Ok lets say I have a URL
example.com/hello/world/20111020 (with or without the trailing slash).
What I would like to do is strip from the url the domain example.com. and then break the hello world 20111020 into an array. But my other problem is. Sometimes the URL has no /hello/world/20111020 or just /hello/ so I need to first determine if there is anything after example.com if there not, then do nothing as obviously there's nothing to work with. However if there is something there for each / I need to add it to this array in order. So I can work with the array[0] and know it was hello.
I tried something a couple days back but was running into issues with trailing slashes it kept breaking the script, I unfortunately abandoned that idea. And today I am looking for fresh ideas.
This should work
var url = 'example.com/hello/world/20111020/';
//get rid of the trailing / before doing a simple split on /
var url_parts = url.replace(/\/\s*$/,'').split('/');
//since we do not need example.com
url_parts.shift();
Now url_parts
will point to the array ["hello", "world", "20111020"]
.
You can use the jQuery-URL-Parser plugin:
var file = $.url.attr("file");
In your case you'd probably want to use segment()
:
var segments = $.url('http://allmarkedup.com/folder/dir/example/index.html').segment();
// segments = ['folder','dir','example','index.html']
<script type="text/javascript">
function splitThePath(incomingUrl){
var url = document.createElement("a");
url.href = incomingUrl;
//url.hash Returns the anchor portion of a URL
//url.host Returns the hostname and port of a URL
//url.hostname Returns the hostname of a URL
//url.href Returns the entire URL
//url.pathname Returns the path name of a URL
//url.port Returns the port number the server uses for a URL
//url.protocol Returns the protocol of a URL
//url.search Returns the query portion of a URL
if(url.pathname && url.pathname != ""){
var pathnameArray = url.pathname.split("/");
}else{
}
}
</script>
I have created the following regular expression for URLs
^https?://(((0|([1-9][0-9]{0,1}))(\.(0|([1-9][0-9]{0,1}))){3})|([a-zA-Z]([a-zA-Z0-9$\-_@\.&+!*"\'\(\),]|(%[0-9a-fA-F][0-9a-fA-F]))*(\.([a-zA-Z]([a-zA-Z0-9$\-_@\.&+!*"\'\(\),]|(%[0-9a-fA-F][0-9a-fA-F]))*))*))(/|((/([a-zA-Z]([a-zA-Z0-9$\-_@\.&+!*"\'\(\),]|(%[0-9a-fA-F][0-9a-fA-F]))*))*))$
It has been written for MySql - I am sure with a bit of fiddling you can get it you work for your needs.

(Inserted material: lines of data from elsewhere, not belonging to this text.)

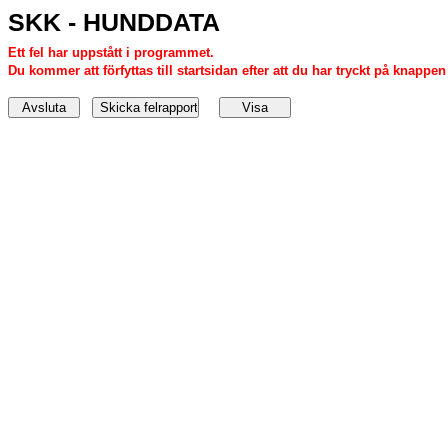
SKK - HUNDDATA
Ett fel har uppstått i programmet.
Du kommer att förfyttas till startsidan efter att du har tryckt på knappen '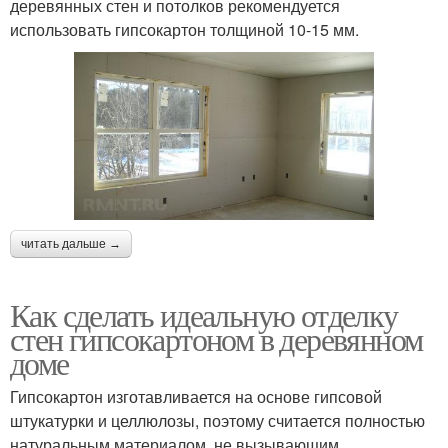
деревянных стен и потолков рекомендуется
использовать гипсокартон толщиной 10-15 мм.
читать дальше →
Как сделать идеальную отделку
стен гипсокартоном в деревянном
доме
Гипсокартон изготавливается на основе гипсовой
штукатурки и целлюлозы, поэтому считается полностью
натуральным материалом, не вызывающим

BTW - I took the idea from an RFC - The number escapes me at this moment
For parsing URLs, one different approach can be using anchor DOM object.
var a = document.createElement("A");
a.href = 'http://example.com:8080/path/to/resources?param1=val1¶ms2=val2#named-anchor';
a.protocol; // http:
a.host; // example.com:8080
a.hostname; //example.com
a.port; // 8080 (in case of port 80 empty string returns)
a.pathname; // /path/to/resources
a.hash; // #named-anchor
a.search // ?param1=val1¶ms2=val2